▶ _The tasks_
**a.** Update the stretch from "You will have" through "to be licensed." in the thread on salary taxes in Houston by writing it out again with "deductions" replaced by "withholdings".
**b.** Go on with the thread on salary taxes in Houston, continuing it from its last sentence.

▶ _Text passage_
+++

# Taxes on salary in Houston



## pericolo (Jul 29, 2013)

Hi,
I'm trying to find out how many taxes would I have to pay in Houston.
All I find is that there is no personal income tax, but I can't believe that.
Would that mean that the salary is tax free?

Does somebody know how do taxes work in Houston?

Thanks


----------



## twostep (Apr 3, 2008)

This is Texas, not heaven but close enough for Texans:>)

You will have deductions for social security, unemployment, potentially some local tax, ... It depends on your personal situation such as income, marital status, how you claim your monthly deductions (married, married filing single). Your HR department will give you a complete break down. 

Rest assured - you will pay just in a different way. Real estate taxes are extremely high, groceries are taxed, vehicles go through an annual inspection, even house alarms have to be licensed.


----------



## Bevdeforges (Nov 16, 2007)

There may be no personal income tax in Texas, but you still have to pay taxes to the Federal level of government. In the US there are several different levels of taxing authority.

+++

Collected data:
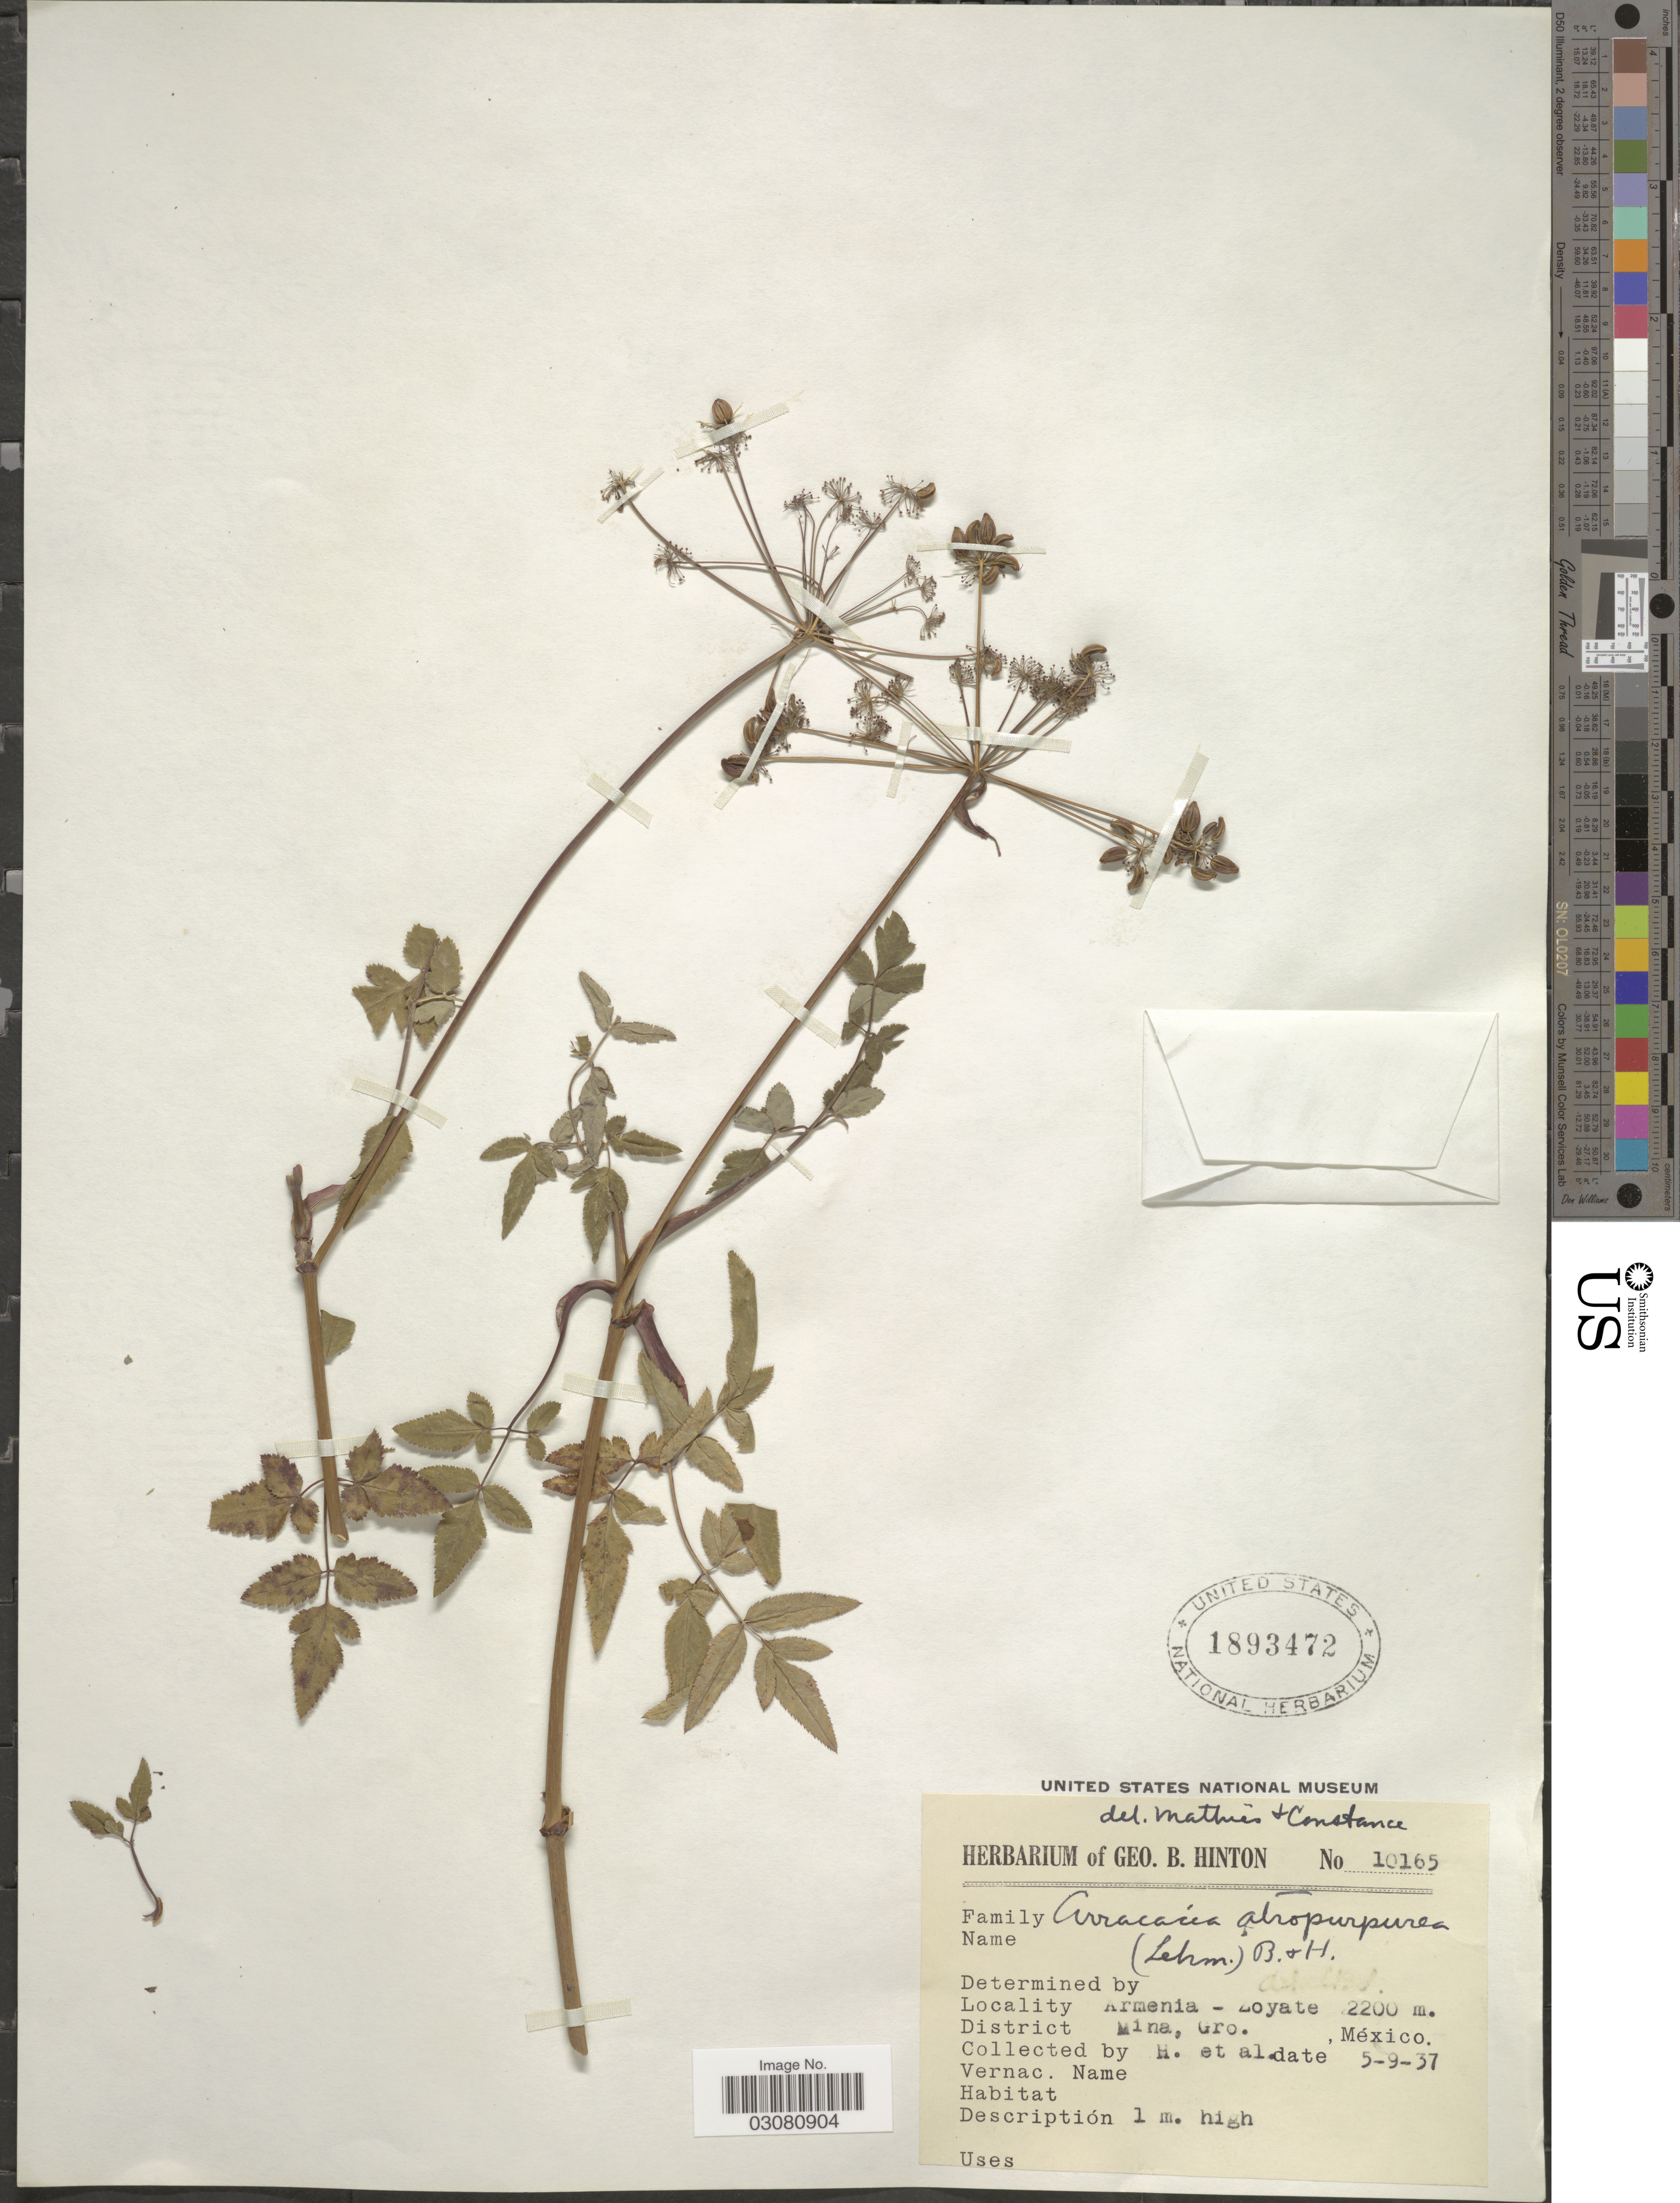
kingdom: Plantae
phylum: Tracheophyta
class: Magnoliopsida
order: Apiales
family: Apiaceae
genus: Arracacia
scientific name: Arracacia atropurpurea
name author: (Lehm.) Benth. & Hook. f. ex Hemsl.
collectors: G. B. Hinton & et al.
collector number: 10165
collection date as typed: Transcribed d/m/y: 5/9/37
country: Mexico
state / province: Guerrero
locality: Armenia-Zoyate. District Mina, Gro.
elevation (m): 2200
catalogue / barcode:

+++

▶ _Final results_
**a.**
You will have withholdings for social security, unemployment, potentially some local tax, ... It depends on your personal situation such as income, marital status, how you claim your monthly withholdings (married, married filing single). Your HR department will give you a complete break down. 

Rest assured - you will pay just in a different way. Real estate taxes are extremely high, groceries are taxed, vehicles go through an annual inspection, even house alarms have to be licensed.

**b.**
Cheers,
Bev


----------



## pericolo (Jul 29, 2013)

Does anybody know any good web to calculate these Federal taxes?
Thanks


----------



## twostep (Apr 3, 2008)

pericolo said:


> Does anybody know any good web to calculate these Federal taxes?
> Thanks


irs.gov


----------



## bellakem (May 20, 2012)

Hope this helps. This will be for 2013. For Texas, there is no state tax, just Federal. Of course if you buy property as mentioned above, the real estate taxes are high... 

http://www.forbes.com/sites/moneybu...deral-income-tax-brackets-and-marginal-rates/

I'm not sure if l am allowed to post this. If not, please delete. Thank you.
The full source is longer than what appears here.